By Dana Asby, CEI Director of Innovation & Research Support
This is the first part of the special series School Mental Health Screening.
Universal screening has improved the physical outcomes for millions of children who get routine dental and eye exams at their school buildings each year. Screening for mental health issues in schools has become a topic of discussion for many district leaders. Will the benefits of identifying students most at-risk of physical health problems translate when those difficulties are in the mental health realm? The answer is complicated.
What Are School Mental Health Screenings?
The Substance Abuse and Mental Health Services Administration’s (SAMHSA) National School Mental Health Curriculum (NSHC) highlights that while school mental health training is “often used to identify students at risk for a mental health or substance use concern,” it can also be used to identify student strengths and needs (MHTTC, 2019).
Typically, a school mental health screening is a brief survey administered by a teacher, counselor, school psychologist, or other staff member or completed by the student themselves. Screeners can assess a specific mental health concern such as anxiety, depression, and post-traumatic stress disorder. They can also be used to look at a variety of behaviors that may indicate risk for one or more potential diagnoses.
At the recent Institute on Psychiatric Sciences (IPS): Mental Health Services Conference, I asked several experts on mental health which tool they recommended for schools to get a snapshot of a student’s mental health. They responded that the Behavior Assessment System for Children, Third Edition (BASC-3) is a comprehensive and trusted screener, appropriate for Pre-K-12 students. This screener takes 10-50 minutes to complete depending on how much information you want to collect. Because it looks at behavior patterns, emotions, and feelings, it can alert educators to both internalizing and externalizing behaviors. To learn more about mental health screening options, read part two of this article series.
Why Screen Universally?
SAMHSA identified several benefits to screening universally at the school level (MHTTC, 2019):
Shift from being reactive to proactive
Systematic and strategic resource allocation
Opportunity for early intervention
Increased crisis prevention and school safety
Serious mental illness (SMI) can affect every aspect of a person’s life. People experiencing an SMI have poorer health, academic, social, and career outcomes than their typical peers. Living with an SMI can make everyday tasks unmanageable. However, when an SMI is detected early enough in a person’s life, interventions can completely change the trajectory of development.
When schools screen universally, they are ensuring that every student’s mental health is a high priority. If mental health screening begins in early elementary school, students who have a mental health issue will get the treatment they need as soon as possible. After a screening, if schools discover that many of their students are at-risk of developing the same or similar mental health issues, a universal intervention or targeted group interventions can be implemented to address that concern.
Considerations Before Implementing Universal Screening
While there are many benefits to screening all students for mental health concerns, there are also reasons why universal screening may not be right for your school population. Before beginning this process, ensure that you have a process in place for referral and services for students who are identified. Additionally, consider whether teachers are prepared to implement activities that may facilitate the wellbeing of students who are identified. It would be unconscionable to identify students and then not follow through with some supports.
Find out how invested other stakeholders such as parents, teachers, and the students themselves, are in mental wellbeing. It will be important to explain why you are spending class time on this activity. School counselors or social workers may be able to help with this process.
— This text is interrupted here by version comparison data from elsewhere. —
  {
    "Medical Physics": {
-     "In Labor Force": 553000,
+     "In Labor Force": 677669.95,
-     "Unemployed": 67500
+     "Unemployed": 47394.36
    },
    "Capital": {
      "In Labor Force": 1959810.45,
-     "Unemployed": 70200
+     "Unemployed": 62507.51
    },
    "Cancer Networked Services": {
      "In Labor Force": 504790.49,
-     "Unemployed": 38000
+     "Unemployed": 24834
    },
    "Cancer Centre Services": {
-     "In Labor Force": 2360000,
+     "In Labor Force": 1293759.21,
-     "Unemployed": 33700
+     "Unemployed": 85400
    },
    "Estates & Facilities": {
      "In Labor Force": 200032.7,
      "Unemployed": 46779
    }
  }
It can also be challenging to get parental consent due to the prevalent stigma around mental illness. Parents might worry that if their child is identified as potentially having a mental illness, that they may be isolated or bullied by peers. This worry may not be unfounded as mental health labels can follow a child throughout their school career. In addition to peer isolation, educators may consciously or unconsciously treat children who have been identified differently.
Does your school have the staff, time, and funding capacity to screen all students and analyze the data? Some schools have developed methods to make the screening and data analysis time-efficient for staff and students. For tips on effective use of mental health screeners, read part two of this series.
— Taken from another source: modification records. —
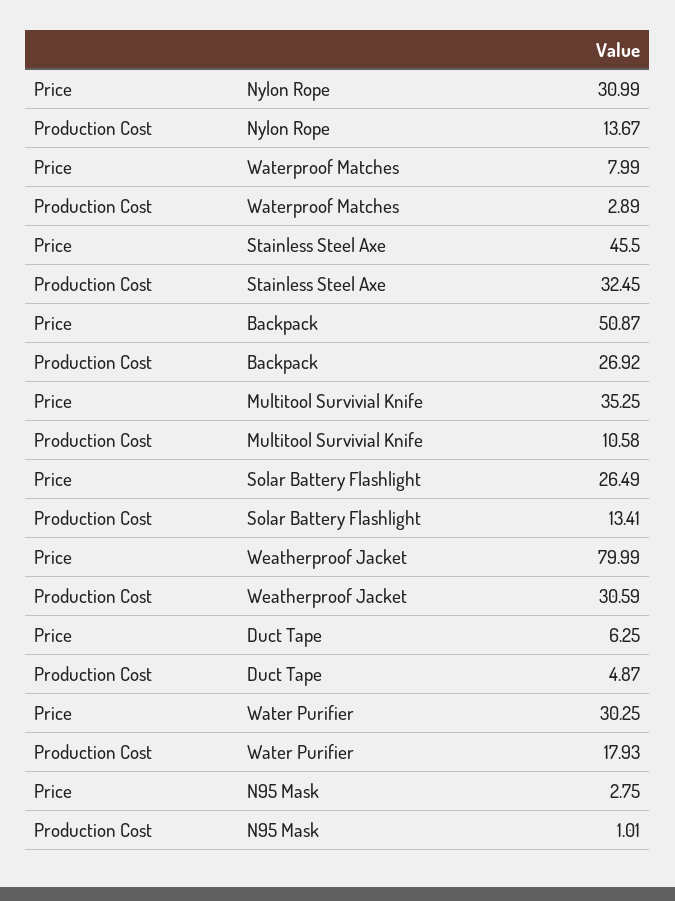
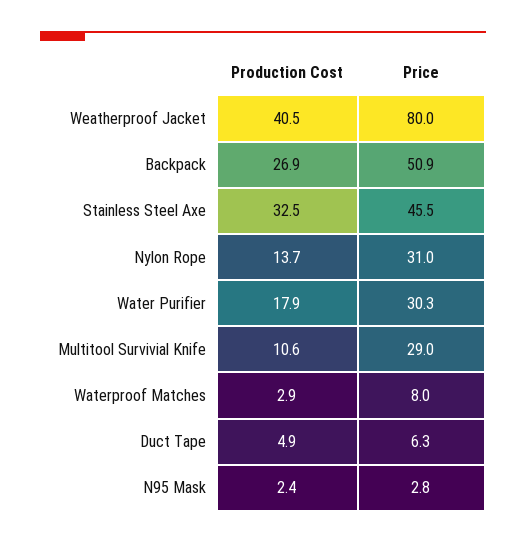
  {
    "Price": {
      "Nylon Rope": 30.99,
      "Waterproof Matches": 7.99,
      "Stainless Steel Axe": 45.5,
      "Backpack": 50.87,
-     "Multitool Survivial Knife": 35.25,
+     "Multitool Survivial Knife": 29,
-     "Solar Battery Flashlight": 26.49,
      "Weatherproof Jacket": 79.99,
      "Duct Tape": 6.25,
      "Water Purifier": 30.25,
      "N95 Mask": 2.75
    },
    "Production Cost": {
      "Nylon Rope": 13.67,
      "Waterproof Matches": 2.89,
      "Stainless Steel Axe": 32.45,
      "Backpack": 26.92,
      "Multitool Survivial Knife": 10.58,
-     "Solar Battery Flashlight": 13.41,
-     "Weatherproof Jacket": 30.59,
+     "Weatherproof Jacket": 40.5,
      "Duct Tape": 4.87,
      "Water Purifier": 17.93,
-     "N95 Mask": 1.01
+     "N95 Mask": 2.4
    }
  }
While the earliest psychological assessments were largely developed from studies done on White, middle class populations, more recent research has attempted to look at how different populations of children demonstrate traits. Educators who work with diverse populations may find that they are getting a lot of “false positives” or seeing students slip through the cracks without being identified because the language or concepts used in the screeners are not culturally appropriate for their population. Psychologists today are more aware of this issue and strive to study their instruments with populations that include youth with a variety of socio-economic, racial and ethnic, and cultural backgrounds.
Before a school makes the decision to administer surveys that give them an idea of which students are at-risk of or experiencing a mental health issue, they should ask themselves why they are screening. As neuropsychologist Larry Seidman told his mentees, “If you are going to measure something, be prepared to do something about it” (IPS Conference, 2019). Screening students for risk of mental illness is a pointless endeavor if you don’t do anything with the data you collect.
Institute on Psychiatric Sciences (IPS): Mental Health Services Conference. (2019). Personal interactions.
Mental Health Technology Transfer Center Network (MHTTC). (2019).Virtual learning session 4: Screening. Substance Abuse and Mental Health Services Administration and National Center for School Mental Health.